Nuclear receptor 4a3 (nr4a3) regulates murine mast cell responses and granule content

Abstract

Nuclear receptor 4a3 (Nr4a3) is a transcription factor implicated in various settings such as vascular biology and inflammation. We have recently shown that mast cells dramatically upregulate Nuclear receptor 4a3 upon activation, and here we investigated the functional impact of Nuclear receptor 4a3 on mast cell responses. We show that Nuclear receptor 4a3 is involved in the regulation of cytokine/chemokine secretion in mast cells following activation via the high affinity IgE receptor. Moreover, Nuclear receptor 4a3 negatively affects the transcript and protein levels of mast cell tryptase as well as the mast cell's responsiveness to allergen. Together, these findings identify Nuclear receptor 4a3 as a novel regulator of mast cell function.

Figure 1. Nr4a3 does not affect mast cell development.

(A, B) Toluidine blue staining of WT (A) and Nr4a3^−/− (B) mast cells after 4 weeks of culture. Note that the absence of Nr4a3 does not affect the morphology or granular staining of the cells.

Figure 2. Nr4a3 affects cytokine/chemokine secretion in response to FcεeRI cross-linking.

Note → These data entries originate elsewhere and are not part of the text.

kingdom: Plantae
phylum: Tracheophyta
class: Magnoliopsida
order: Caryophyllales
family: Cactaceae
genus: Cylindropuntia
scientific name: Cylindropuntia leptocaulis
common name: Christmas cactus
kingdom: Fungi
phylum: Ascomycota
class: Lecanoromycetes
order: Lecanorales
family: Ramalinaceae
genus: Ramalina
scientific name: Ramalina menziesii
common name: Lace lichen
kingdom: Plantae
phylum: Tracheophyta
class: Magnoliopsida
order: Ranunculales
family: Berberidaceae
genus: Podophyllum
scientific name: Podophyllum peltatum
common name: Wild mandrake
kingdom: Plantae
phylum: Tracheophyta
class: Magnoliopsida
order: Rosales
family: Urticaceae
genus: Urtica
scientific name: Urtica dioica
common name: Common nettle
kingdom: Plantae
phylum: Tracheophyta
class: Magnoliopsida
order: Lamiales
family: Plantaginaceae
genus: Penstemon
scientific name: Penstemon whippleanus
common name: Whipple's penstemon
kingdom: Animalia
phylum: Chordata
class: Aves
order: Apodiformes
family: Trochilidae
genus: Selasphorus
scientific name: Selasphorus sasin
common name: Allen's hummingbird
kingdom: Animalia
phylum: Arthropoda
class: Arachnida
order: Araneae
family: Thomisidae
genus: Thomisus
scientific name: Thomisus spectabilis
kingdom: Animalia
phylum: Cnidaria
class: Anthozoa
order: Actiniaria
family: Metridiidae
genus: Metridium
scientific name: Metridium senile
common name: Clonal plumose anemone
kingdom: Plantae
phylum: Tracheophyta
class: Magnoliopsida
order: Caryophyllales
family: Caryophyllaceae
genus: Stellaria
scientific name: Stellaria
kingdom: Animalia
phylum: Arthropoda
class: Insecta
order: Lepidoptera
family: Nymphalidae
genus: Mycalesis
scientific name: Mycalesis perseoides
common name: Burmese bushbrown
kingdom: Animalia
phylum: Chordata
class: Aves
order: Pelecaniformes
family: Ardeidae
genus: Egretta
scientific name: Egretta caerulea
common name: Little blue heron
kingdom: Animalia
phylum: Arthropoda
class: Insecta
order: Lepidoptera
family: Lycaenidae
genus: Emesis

(A–D) WT and Nr4a3^−/− mast cells were incubated with TNP-specific IgE over-night followed by activation for 4 hours or 24 hours with TNP-OVA as indicated. Supernatants were analyzed for levels of MCP-1 (A), TNFα (B), IL-6 (C) and IL-13 (D) by ELISA (T-test, n = 4; *p≤0.05). The lack of Nr4a3 is associated with a reduction in cytokine release following FcεRI cross-linking.

Figure 3. Nr4a3 modulates signaling pathways involved in mast cell degranulation (A–F).

(A–B) Whole cell lysates from resting WT and Nr4a3^−/− mast cells were prepared and analyzed by Western blot for the Src-kinases Fyn (A) and Lyn (B). The signal was compared against β-actin followed by normalization using the average signal from WT samples set to 1. (C–D) Graphical representation of the densitometric analysis for Fyn (C) and Lyn (D) (T-test, n = 4; *p≤0.05). (E) WT and Nr4a3^−/− mast cells were incubated with TNP-specific IgE over-night followed by activation for 30 minutes with increasing amounts of TNP-OVA. Supernatants were collected and were analyzed for β-hexosaminidase activity as a measure of the extent of degranulation. (ANOVA, n = 4; *p≤0.05). (F) Whole cell lysates were prepared and analyzed for their β-hexosaminidase content.

Figure 4. (A–C) Nr4a3-deficient mast cells are more susceptible than WT cells to cell death induced by granule disruption.

WT and Nr4a3^−/− mast cells were treated with 200 mM LLME (A), 5 µg/ml Cycloheximide (B) or 0.75 mM H₂O₂ (C). The viability was determined at the indicated time-points using CellTiter-Blue reagent (ANOVA, N = 6, *p≤0.05).

Figure 5. Nr4a3 regulates the transcription of mast cell granule components.

Total RNA was extracted from WT and Nr4a3^−/− mast cells followed by qPCR analysis for levels of mRNA encoded by Srgn (A), Mcpt4 (B), Tpsb2 (C) and Cpa3 (D). Hprt was used as house-keeping gene; transcript data were calculated according to DDCT relative to the expression in WT cells (T-test, n = 4; *p≤0.05).

Figure 6. Nr4a3 suppresses the levels of tryptase protein and enzymatic activity.

(A) Whole cell lysates from WT and Nr4a3^−/− mast cells were prepared and analyzed by Western blot for mMCP-6 and CPA3 as indicated (the upper and lower panels represent individual analyses, performed on the same membrane that was stripped of protein between analyses). The absence of Nr4a3 results in increased levels of mMCP-6 but does not affect CPA3. (B) Quantification of band intensities for mMCP-6 showing a significant increase in mMCP-6 protein in the absence of Nr4a3. (n = 4; *p≤0.05). The level of mMCP-6 and CPA3 proteins were quantified and compared against b-actin followed by normalization using the average signal from WT samples set to 1. (C) Whole cell lysates from WT and Nr4a3^−/− mast cells were prepared and analyzed for trypsin-like activity using the chromogenic substrate S-2288. Note that the absence of Nr4a3 results in increased trypsin-like enzymatic activity. (T-test, n = 4; *p≤0.05).